• _Tarefa A_: Imprima sem alterações o trecho do texto em estudo que começa em "segunda-feira, 20 de" e segue até "dependência de ti.".

• _Texto em estudo_:
▬▬▬
Habituámo-nos a pensar que são as intenções por detrás dos actos que mais importam. Mas só temos acesso às manifestações, e se estas não coincidem com a intenção, dificilmente acreditaremos nela. Temos o acto, as coisas aconteceram assim, independentemente das palavras do outro dizerem o contrário.

quarta-feira, 22 de setembro de 2004

Contentamento

Levamos a vida a tentar juntar momentos de estúpida alegria, e chamamos-lhe felicidade. Quanto mais momentos conseguirmos juntar, maior a felicidade atingida na vida. É como uma colecção de cromos. Para se ser constantemente feliz há que se ser constantemente estúpido. Alegres e contentes. Contentas-te?

terça-feira, 21 de setembro de 2004

segunda-feira, 20 de setembro de 2004

Emancipação

Recordo-me de quando encontrar-te me era urgente. Era, então, uma felicidade. Não uma felicidade qualquer, mas uma felicidade salvífica. O meu amor por ti era a minha dependência de ti.

domingo, 19 de setembro de 2004

sexta-feira, 17 de setembro de 2004

Favor

Reparem bem nos vossos actos de caridade, de solidariedade, de ajuda, de amizade. O maior poder jamais concedido a alguém é o de ser-se necessário e não se necessitar.

quinta-feira, 16 de setembro de 2004

Desconfiança

Porque receiam as pessoas tomar responsabilidade sobre o que lhes não pertence? Porque se evadem? Fogem para as não ter de enfrentar, ou com elas conviver. Fingem que não existem, ou, quando se lembram, olham de soslaio, com desconfiança.

quarta-feira, 15 de setembro de 2004

Crença

Acreditas que existe. Queres alcançá-lo. Logo, irás alcançá-lo. Mas aquilo que alcanças é um mito que criastes para a tua própria satisfação.

terça-feira, 14 de setembro de 2004

Viver

O que é toda a vida em sociedade senão um mais acessível entretenimento? A solidão pesa, porque a verdade, a vida, é tão pesada quanto ela. A vida é maior do que a podemos suportar, e por isso tudo fazemos para a esquecer. E é quando sentimos não viver que o descobrimos. É quando toda a ilusão se torna demasiado óbvia. Mas o que é viver? O que é necessário para que nos sintamos vivos?

segunda-feira, 13 de setembro de 2004

Impossível

Como é possível, depois da apropriação do corpo de outrem, conseguir viver só? – não sou já suficiente - Mais, como é possível sobreviver à rejeição depois do despojamento físico? – consenti na minha própria violação - Como é possível viver depois de o mundo acabar?

domingo, 12 de setembro de 2004

Vida

A vida é o que em mim é maior do que eu.

Ambição

Há o excesso de nós, que é o que pretende realizar, e há o sem sentido dessa realização. Há o excesso de nós em tudo quanto não somos, e há o sem sentido de existirmos e sermos nada. Porque a realização que pretendemos se situa fora de nós, que é onde nada existe.

sábado, 11 de setembro de 2004

Identificação

No acto da identificação, há sempre alguém que se move no sentido dessa mesma identificação. Porque ninguém pode sentir o que só nós sentimos, sendo nós que o sentimos. Mas é melhor que nos identifiquemos com alguém, pois minora a responsabilidade de quem somos, sendo nós outro que não nós próprios.
▬▬▬
• _Tarefa B_: Reproduza fielmente todas as linhas dos dados recolhidos, deixando de fora as imagens.

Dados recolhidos
▬▬▬
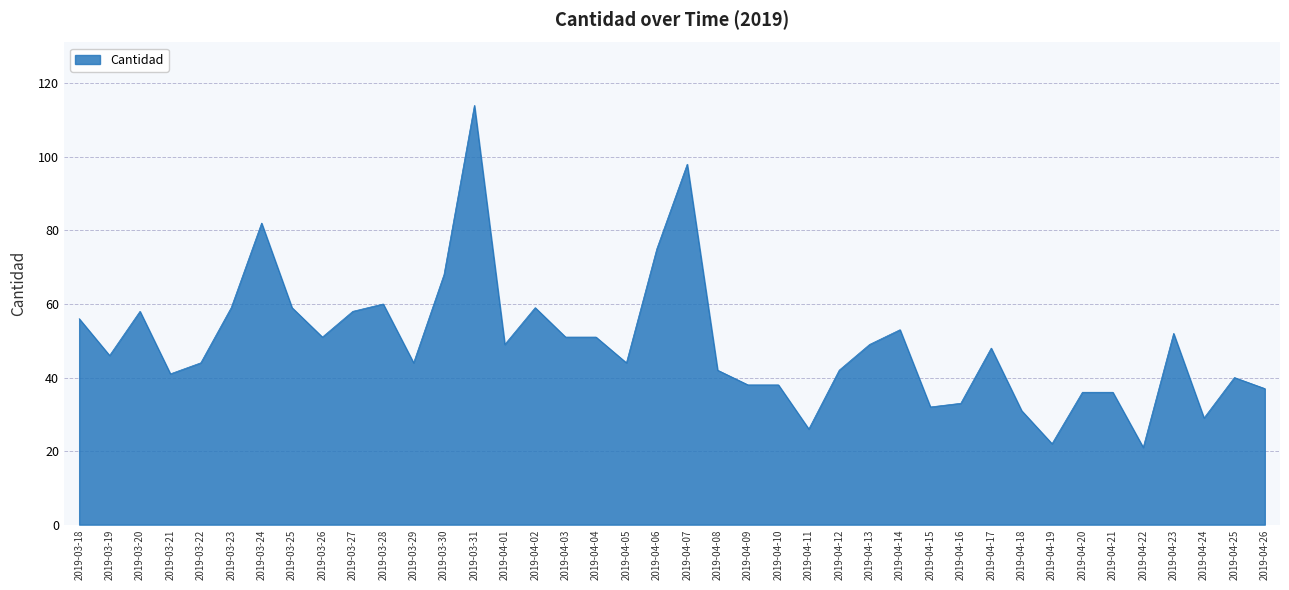

The chart shows a value of 75 at 2019-04-23. True or false?

False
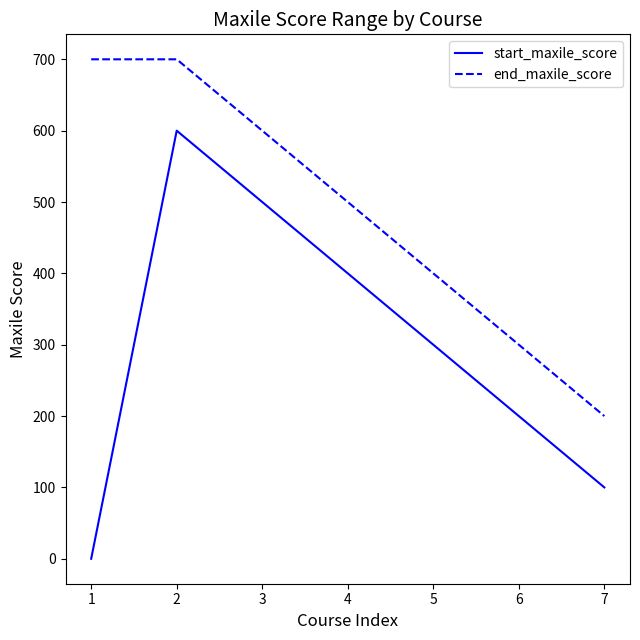

What is the spread (max minus min) of values at 7?

100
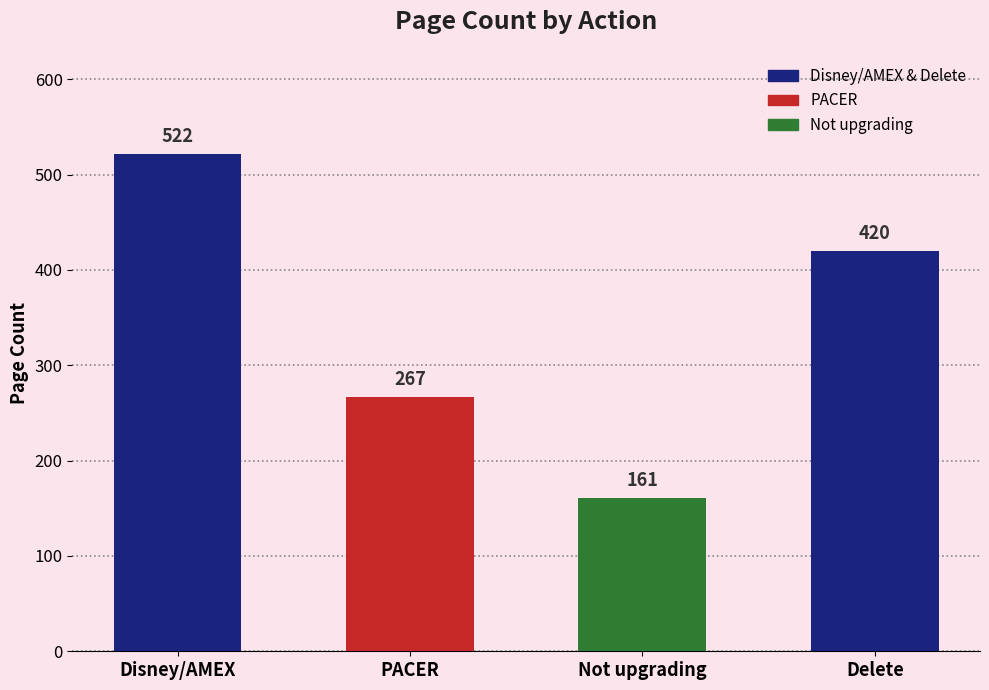

What is the difference between the second highest and second lowest values?

153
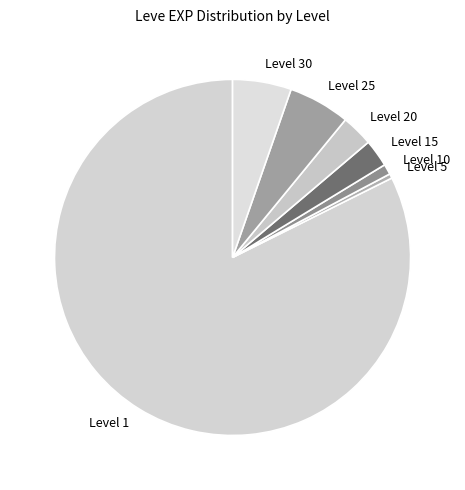

Does any single category account for the majority?

Yes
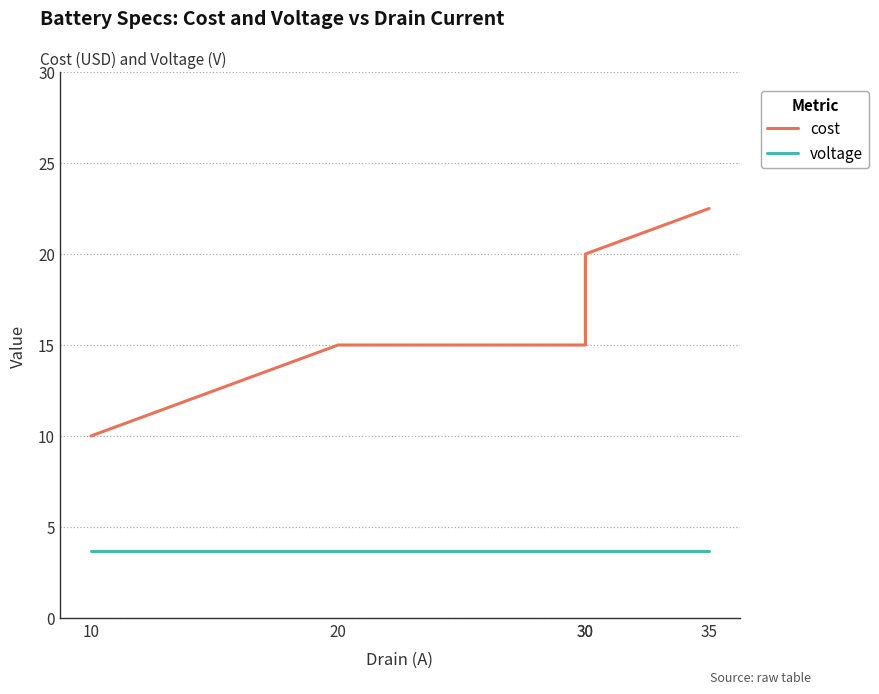

True or false: voltage has more than 0 points higher than both neighbors.

False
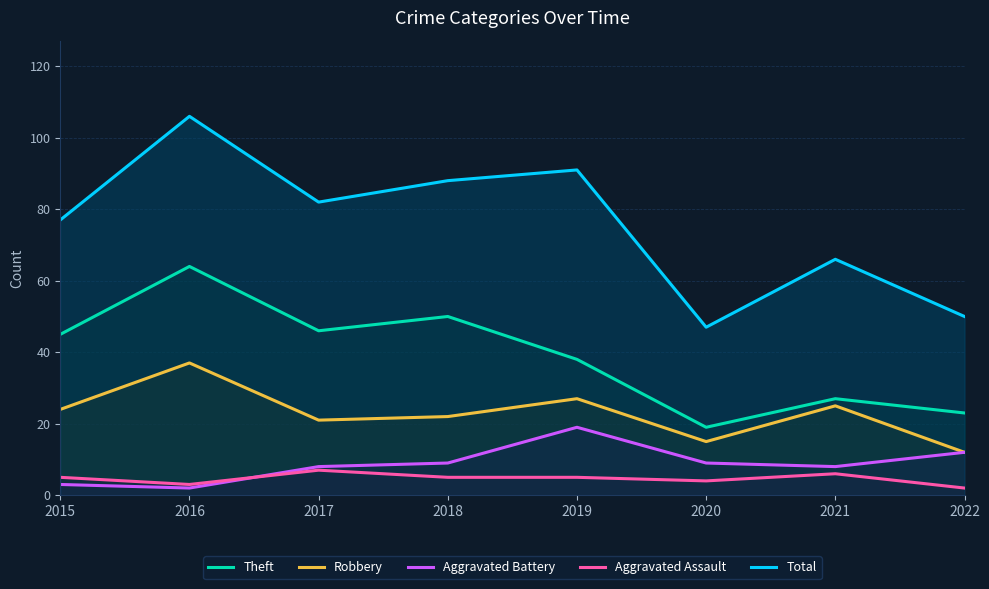

Between 2019 and 2018, which is larger?

2018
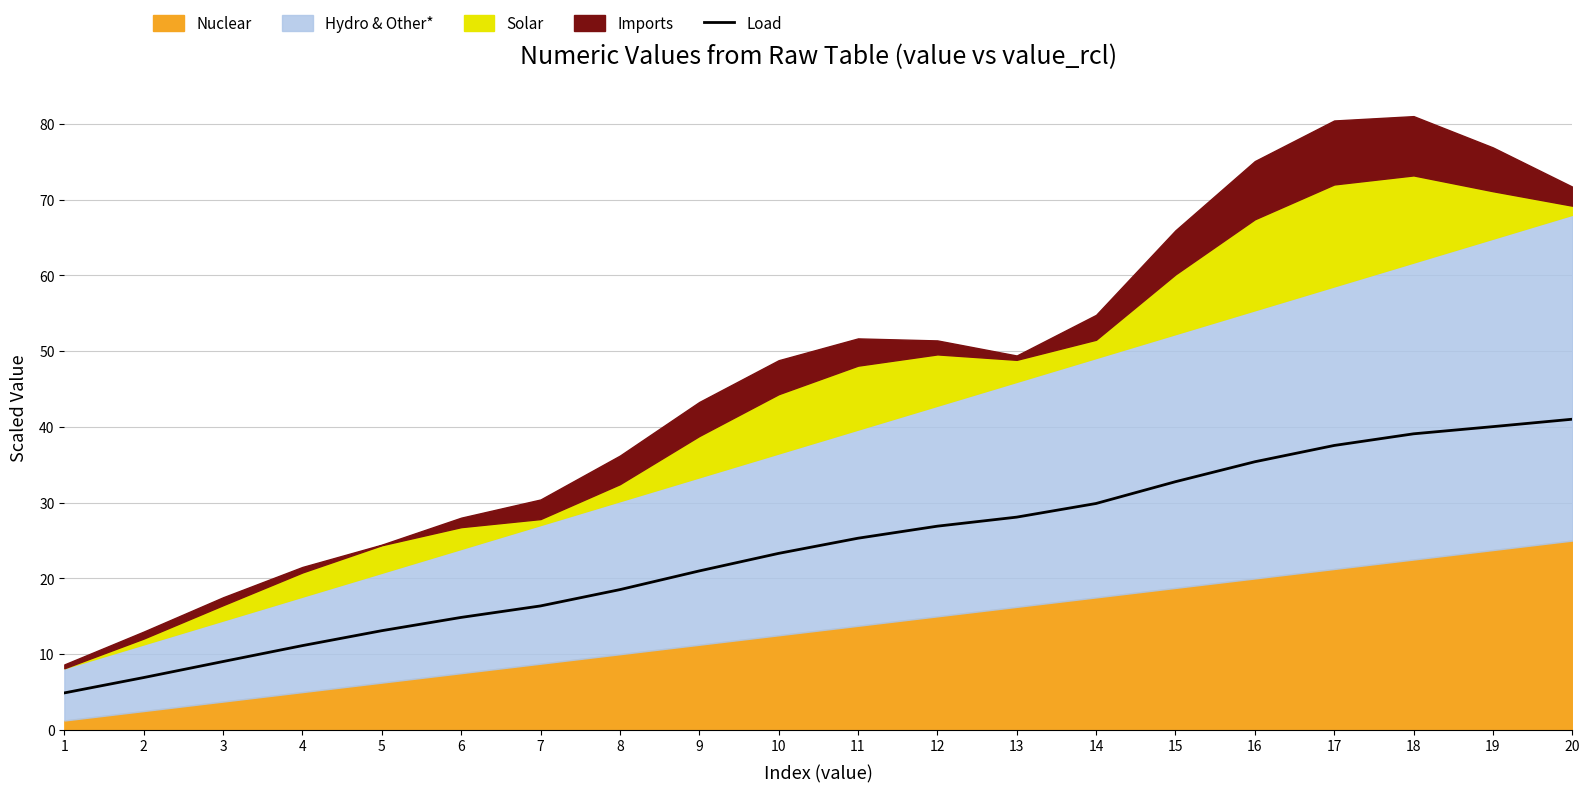

What is the change in value from 1 to 9?

+16.1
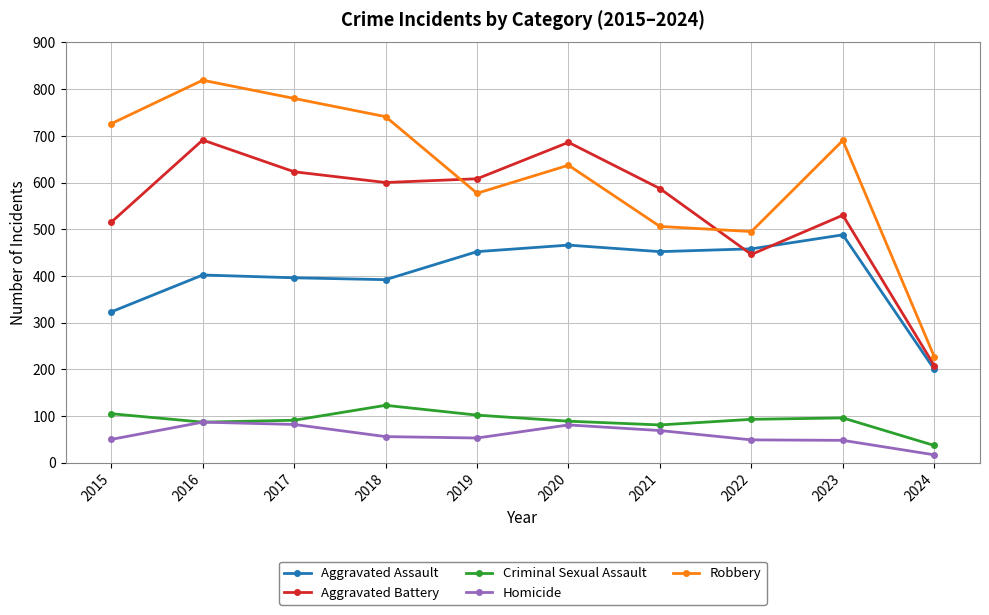

What is the total value across all series at 2023?

1852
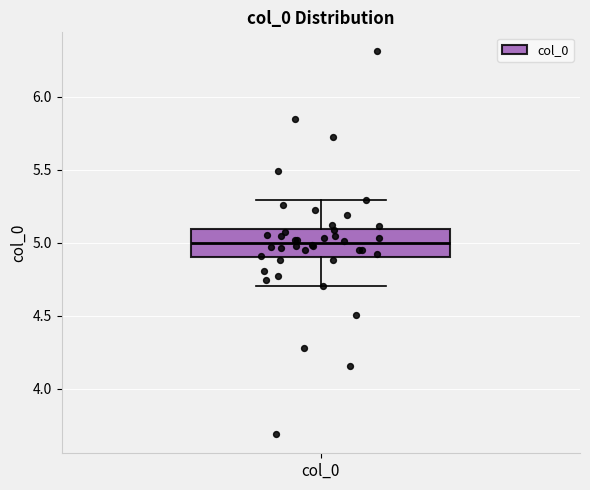

Read this box plot against the y-axis: the position of the median line, the range covered by the box, and the ends of both whiskers. The values are not printed on the chart, so give them approximately, as read against the axis.

median 5.0, box 4.9 to 5.1, whiskers 4.7 to 5.3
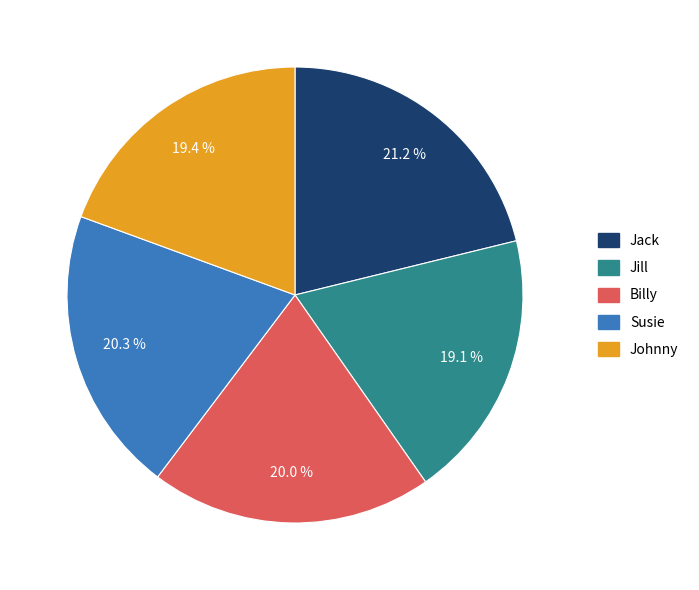

What is the largest slice in the pie chart?

Jack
▬▬▬
• _Resultado A_:
segunda-feira, 20 de setembro de 2004

Emancipação

Recordo-me de quando encontrar-te me era urgente. Era, então, uma felicidade. Não uma felicidade qualquer, mas uma felicidade salvífica. O meu amor por ti era a minha dependência de ti.

• _Resultado B_:
The chart shows a value of 75 at 2019-04-23. True or false?

False

What is the spread (max minus min) of values at 7?

100

What is the difference between the second highest and second lowest values?

153

Does any single category account for the majority?

Yes

True or false: voltage has more than 0 points higher than both neighbors.

False

Between 2019 and 2018, which is larger?

2018

What is the change in value from 1 to 9?

+16.1

What is the total value across all series at 2023?

1852

Read this box plot against the y-axis: the position of the median line, the range covered by the box, and the ends of both whiskers. The values are not printed on the chart, so give them approximately, as read against the axis.

median 5.0, box 4.9 to 5.1, whiskers 4.7 to 5.3

What is the largest slice in the pie chart?

Jack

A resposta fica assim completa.